▸ **Exercise objective**
Reproduce the text on OpenStack token scopes word for word, from "They can also" up to and including "a specific domain.".

Project-scoped tokens
Project-scoped tokens express your authorization to operate in a specific tenancy of the cloud and are useful to authenticate yourself when working with most other services.
They contain a service catalog, a set of roles, and details of the project upon which you have authorization.
Domain-scoped tokens
Domain-scoped tokens have limited use cases in OpenStack. They express your authorization to operate a domain-level, above that of the user and projects contained therein (typically as a domain-level administrator). Depending on Keystone's configuration, they are useful for working with a single domain in Keystone.
They contain a limited service catalog (only those services which do not explicitly require per-project endpoints), a set of roles, and details of the project upon which you have authorization.
They can also be used to work with domain-level concerns in other services, such as to configure domain-wide quotas that apply to all users or projects in a specific domain.

▸ **Records shown**
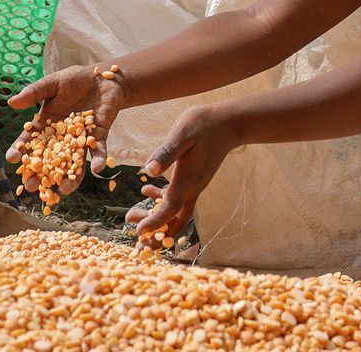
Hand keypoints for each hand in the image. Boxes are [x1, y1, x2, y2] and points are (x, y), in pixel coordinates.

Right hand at [5, 64, 129, 185]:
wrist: (101, 77)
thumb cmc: (73, 79)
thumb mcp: (51, 83)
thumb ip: (34, 93)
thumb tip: (11, 102)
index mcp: (45, 125)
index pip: (30, 141)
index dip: (20, 151)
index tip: (11, 160)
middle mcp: (61, 137)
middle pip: (49, 159)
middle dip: (42, 174)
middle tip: (33, 187)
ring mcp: (80, 139)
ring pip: (73, 162)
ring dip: (71, 177)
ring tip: (66, 190)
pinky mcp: (98, 137)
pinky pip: (98, 150)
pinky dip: (98, 159)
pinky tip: (98, 169)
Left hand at [126, 105, 236, 242]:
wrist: (228, 124)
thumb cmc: (204, 125)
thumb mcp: (182, 134)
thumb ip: (166, 153)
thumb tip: (148, 171)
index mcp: (188, 179)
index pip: (171, 209)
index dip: (155, 223)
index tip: (138, 231)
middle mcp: (193, 187)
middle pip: (175, 220)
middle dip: (156, 233)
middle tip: (134, 236)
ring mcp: (194, 185)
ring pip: (175, 212)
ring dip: (156, 219)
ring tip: (131, 216)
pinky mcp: (193, 179)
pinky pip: (177, 199)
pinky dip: (161, 201)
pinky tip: (146, 189)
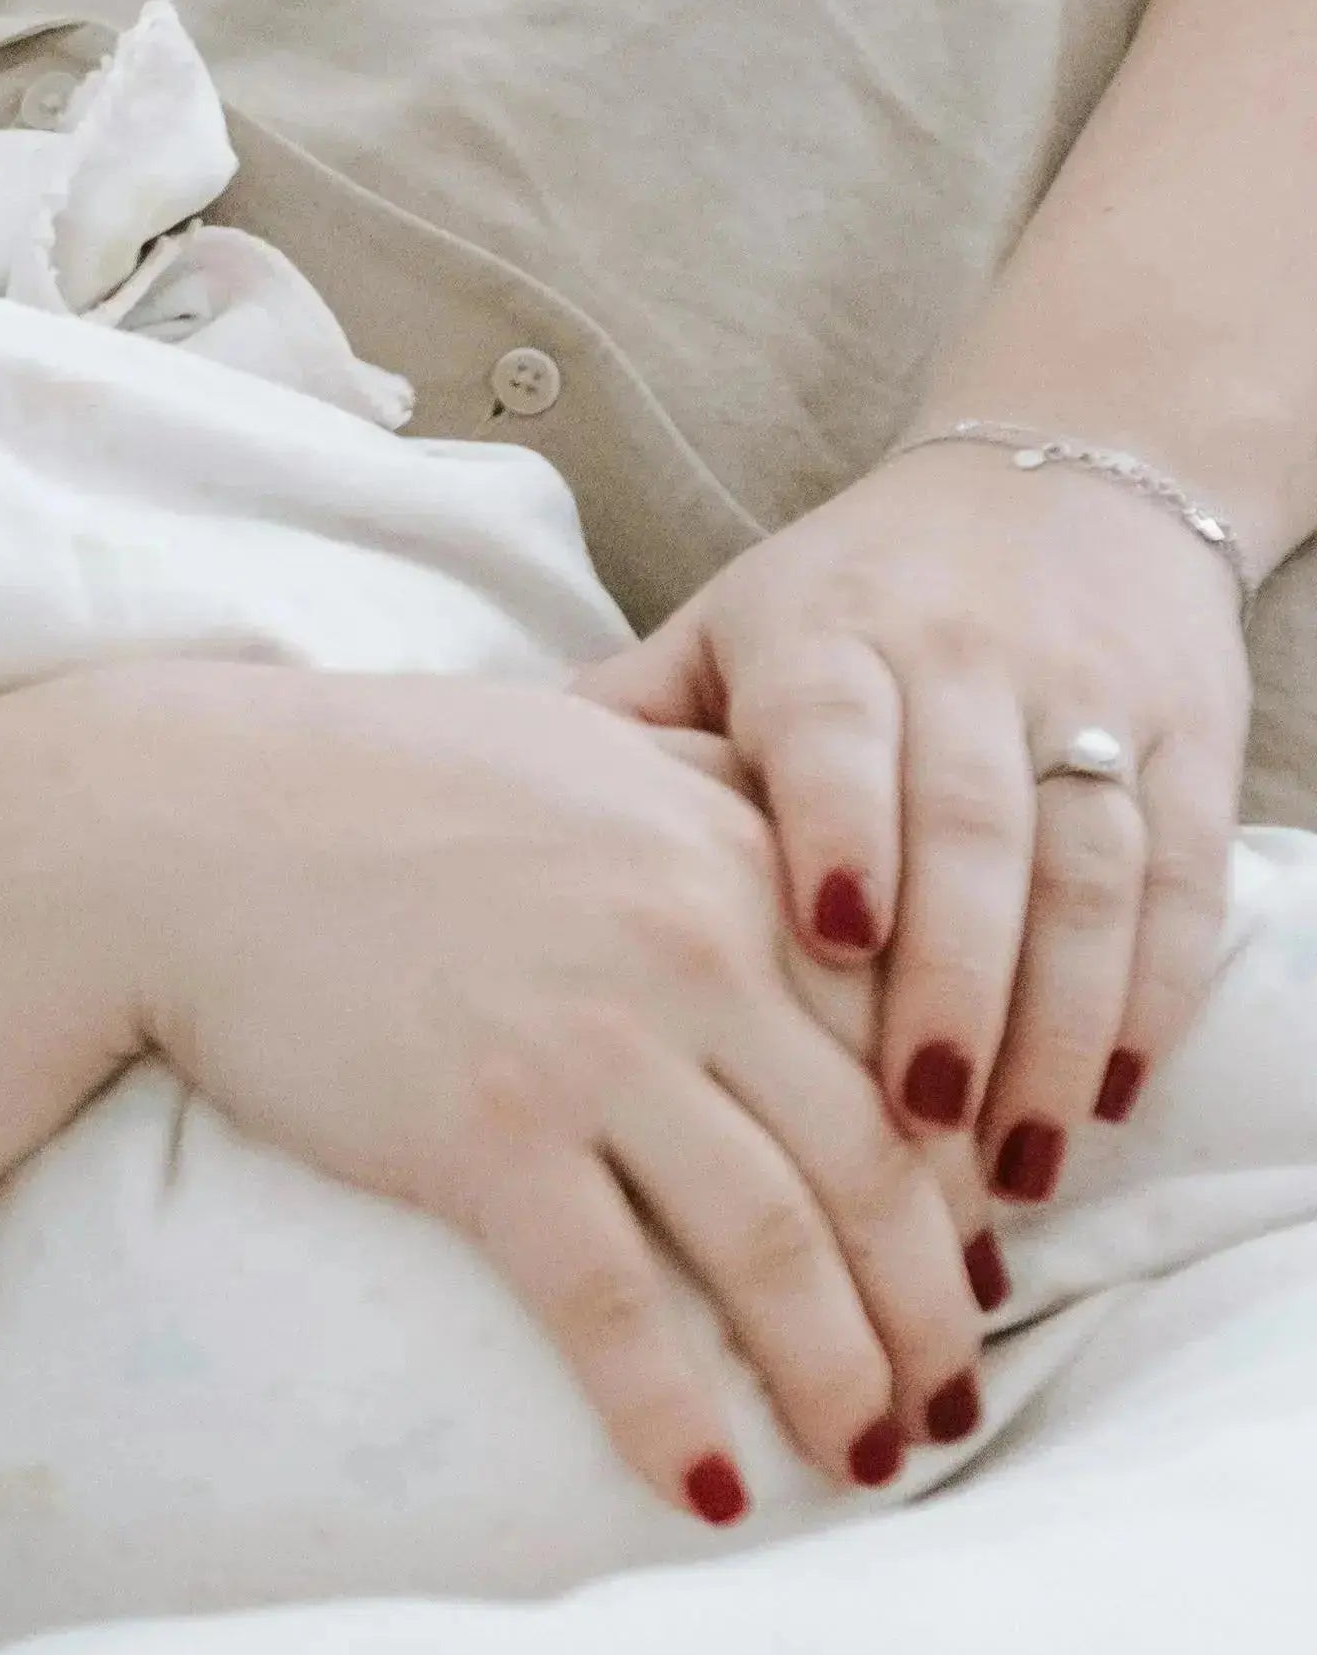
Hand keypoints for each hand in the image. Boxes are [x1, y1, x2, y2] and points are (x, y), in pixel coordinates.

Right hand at [111, 666, 983, 1516]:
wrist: (178, 821)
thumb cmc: (363, 779)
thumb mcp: (582, 747)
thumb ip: (713, 800)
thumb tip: (821, 886)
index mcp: (728, 851)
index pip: (904, 1038)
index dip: (957, 1173)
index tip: (970, 1262)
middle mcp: (690, 947)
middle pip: (874, 1163)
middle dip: (931, 1306)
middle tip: (948, 1399)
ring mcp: (589, 1044)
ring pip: (774, 1244)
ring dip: (840, 1375)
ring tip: (866, 1456)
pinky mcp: (482, 1132)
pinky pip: (612, 1303)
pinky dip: (670, 1408)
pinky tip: (705, 1486)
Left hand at [576, 444, 1248, 1205]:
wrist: (1059, 487)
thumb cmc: (845, 599)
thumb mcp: (721, 631)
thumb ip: (626, 724)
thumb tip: (464, 810)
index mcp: (830, 635)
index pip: (839, 731)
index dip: (841, 830)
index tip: (824, 940)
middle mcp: (968, 664)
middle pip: (976, 827)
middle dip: (953, 980)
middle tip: (914, 1124)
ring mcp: (1091, 707)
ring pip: (1089, 875)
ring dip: (1059, 1026)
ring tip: (1013, 1167)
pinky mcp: (1191, 748)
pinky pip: (1183, 886)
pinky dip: (1157, 998)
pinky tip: (1110, 1099)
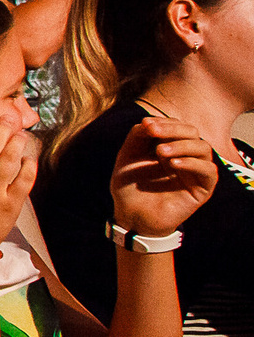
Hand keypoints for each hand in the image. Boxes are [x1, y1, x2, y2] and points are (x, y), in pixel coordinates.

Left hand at [108, 115, 217, 238]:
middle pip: (192, 133)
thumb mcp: (128, 156)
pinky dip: (193, 164)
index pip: (177, 126)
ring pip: (203, 148)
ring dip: (182, 145)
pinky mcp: (203, 189)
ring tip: (160, 151)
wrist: (131, 216)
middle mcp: (186, 157)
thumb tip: (149, 121)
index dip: (164, 122)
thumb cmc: (129, 187)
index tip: (146, 124)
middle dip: (173, 129)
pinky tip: (173, 164)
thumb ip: (137, 137)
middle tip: (154, 132)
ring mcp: (196, 172)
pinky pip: (208, 171)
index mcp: (171, 147)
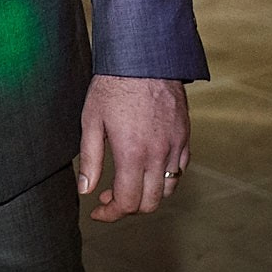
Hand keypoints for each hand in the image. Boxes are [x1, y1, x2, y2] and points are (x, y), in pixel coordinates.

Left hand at [78, 75, 189, 221]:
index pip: (127, 202)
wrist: (143, 57)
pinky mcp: (185, 136)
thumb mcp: (91, 120)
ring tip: (128, 182)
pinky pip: (180, 169)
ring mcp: (175, 146)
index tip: (97, 211)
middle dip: (128, 208)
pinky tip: (147, 167)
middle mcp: (158, 155)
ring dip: (148, 194)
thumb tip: (86, 190)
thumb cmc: (113, 85)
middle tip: (109, 198)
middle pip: (150, 203)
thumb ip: (90, 159)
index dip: (110, 214)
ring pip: (168, 189)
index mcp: (132, 153)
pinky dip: (165, 178)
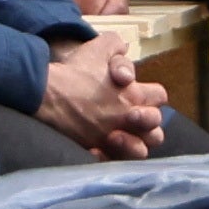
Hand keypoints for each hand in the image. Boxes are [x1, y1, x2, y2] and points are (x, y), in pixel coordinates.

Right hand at [50, 30, 166, 149]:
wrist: (48, 92)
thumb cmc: (76, 70)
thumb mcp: (102, 46)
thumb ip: (119, 47)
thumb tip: (125, 53)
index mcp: (133, 95)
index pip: (160, 97)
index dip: (152, 95)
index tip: (137, 92)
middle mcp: (127, 120)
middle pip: (156, 131)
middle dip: (149, 125)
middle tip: (132, 117)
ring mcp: (111, 139)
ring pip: (140, 152)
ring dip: (135, 145)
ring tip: (121, 136)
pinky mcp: (94, 151)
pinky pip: (112, 163)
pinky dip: (109, 157)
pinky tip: (100, 147)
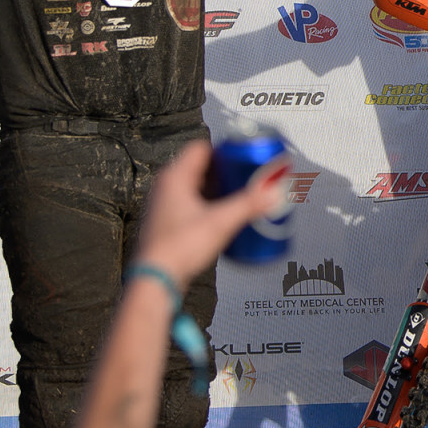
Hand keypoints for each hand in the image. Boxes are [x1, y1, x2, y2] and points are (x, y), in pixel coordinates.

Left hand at [131, 141, 285, 287]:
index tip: (244, 156)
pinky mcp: (169, 223)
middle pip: (202, 168)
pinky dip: (210, 205)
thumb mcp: (221, 222)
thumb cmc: (175, 250)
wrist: (156, 279)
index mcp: (174, 178)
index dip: (226, 150)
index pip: (202, 148)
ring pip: (197, 187)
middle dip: (227, 172)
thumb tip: (272, 192)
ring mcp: (165, 205)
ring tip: (242, 196)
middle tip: (249, 177)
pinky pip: (193, 205)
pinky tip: (224, 217)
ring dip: (220, 189)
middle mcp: (166, 188)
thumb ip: (250, 205)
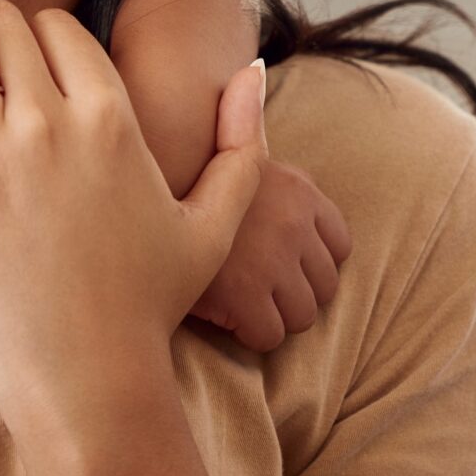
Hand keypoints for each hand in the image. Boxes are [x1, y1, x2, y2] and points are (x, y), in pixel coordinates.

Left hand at [0, 0, 267, 420]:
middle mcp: (52, 127)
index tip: (28, 45)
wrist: (85, 380)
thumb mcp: (212, 226)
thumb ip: (241, 145)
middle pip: (6, 27)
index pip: (60, 29)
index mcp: (114, 122)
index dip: (42, 30)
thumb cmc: (146, 307)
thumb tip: (254, 70)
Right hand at [191, 158, 352, 350]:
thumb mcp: (234, 160)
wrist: (136, 188)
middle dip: (291, 294)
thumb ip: (265, 176)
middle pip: (325, 286)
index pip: (339, 246)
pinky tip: (219, 316)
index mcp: (299, 190)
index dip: (307, 263)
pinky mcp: (244, 294)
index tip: (276, 267)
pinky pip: (270, 335)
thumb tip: (269, 140)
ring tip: (234, 304)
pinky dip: (248, 334)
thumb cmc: (176, 177)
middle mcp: (294, 223)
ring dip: (272, 317)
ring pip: (302, 316)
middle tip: (251, 290)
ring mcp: (272, 260)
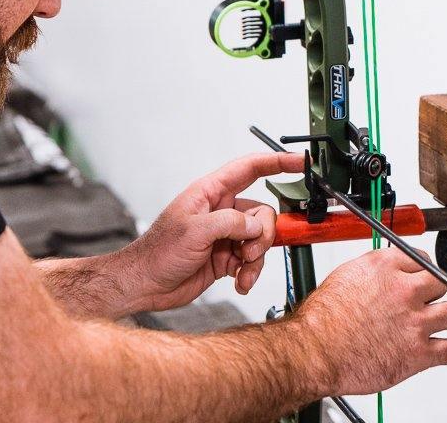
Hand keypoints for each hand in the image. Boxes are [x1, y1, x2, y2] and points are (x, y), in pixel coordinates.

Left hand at [118, 152, 307, 311]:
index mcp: (210, 193)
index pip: (249, 169)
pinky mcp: (227, 257)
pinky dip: (250, 272)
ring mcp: (225, 235)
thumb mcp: (194, 231)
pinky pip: (253, 260)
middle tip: (247, 250)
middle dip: (262, 234)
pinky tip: (239, 281)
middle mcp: (220, 211)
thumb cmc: (157, 252)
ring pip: (260, 239)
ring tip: (240, 270)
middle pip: (262, 212)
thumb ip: (230, 223)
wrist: (146, 284)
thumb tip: (257, 226)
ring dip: (256, 258)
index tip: (300, 162)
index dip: (276, 162)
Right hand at [295, 247, 446, 396]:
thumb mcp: (344, 277)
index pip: (421, 258)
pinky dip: (446, 350)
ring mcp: (415, 321)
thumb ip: (373, 274)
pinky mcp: (419, 353)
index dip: (420, 271)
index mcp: (384, 267)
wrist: (315, 351)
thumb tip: (385, 276)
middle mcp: (403, 290)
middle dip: (434, 293)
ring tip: (434, 324)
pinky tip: (436, 349)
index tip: (419, 278)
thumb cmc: (322, 320)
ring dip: (445, 319)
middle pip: (441, 283)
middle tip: (425, 302)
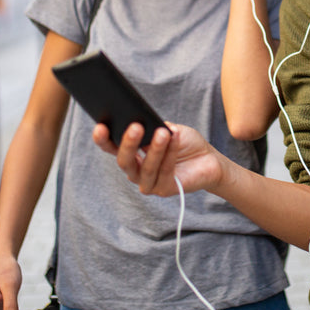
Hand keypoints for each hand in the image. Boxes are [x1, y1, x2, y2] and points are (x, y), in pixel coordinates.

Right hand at [92, 122, 223, 196]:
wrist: (209, 159)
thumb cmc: (184, 142)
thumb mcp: (168, 128)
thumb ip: (154, 126)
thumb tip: (143, 120)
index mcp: (132, 154)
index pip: (111, 148)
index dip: (102, 139)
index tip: (100, 126)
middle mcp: (136, 171)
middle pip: (124, 161)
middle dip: (128, 144)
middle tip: (135, 126)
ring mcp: (149, 183)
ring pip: (145, 168)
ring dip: (155, 149)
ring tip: (162, 132)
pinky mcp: (164, 189)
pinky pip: (164, 170)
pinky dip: (170, 152)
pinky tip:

▸ **Task answer**
They can also be used to work with domain-level concerns in other services, such as to configure domain-wide quotas that apply to all users or projects in a specific domain.